[Data listing]

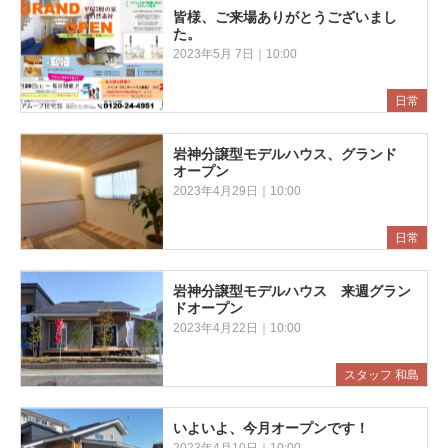
皆様、ご来場ありがとうございまし
た。
2023年5月 7日｜10:00
日常
岩神分譲型モデルハウス、グランド
オープン
2023年4月29日｜10:00
日常
岩神分譲型モデルハウス 来週グラン
ドオープン
2023年4月22日｜10:00
スタッフ 和島
いよいよ、今月オープンです！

[/Data listing]

What you have to do: Extract all lines of the records above that include "岩神分譲型モデルハウス".

Result for this exercise:
岩神分譲型モデルハウス、グランド
岩神分譲型モデルハウス 来週グラン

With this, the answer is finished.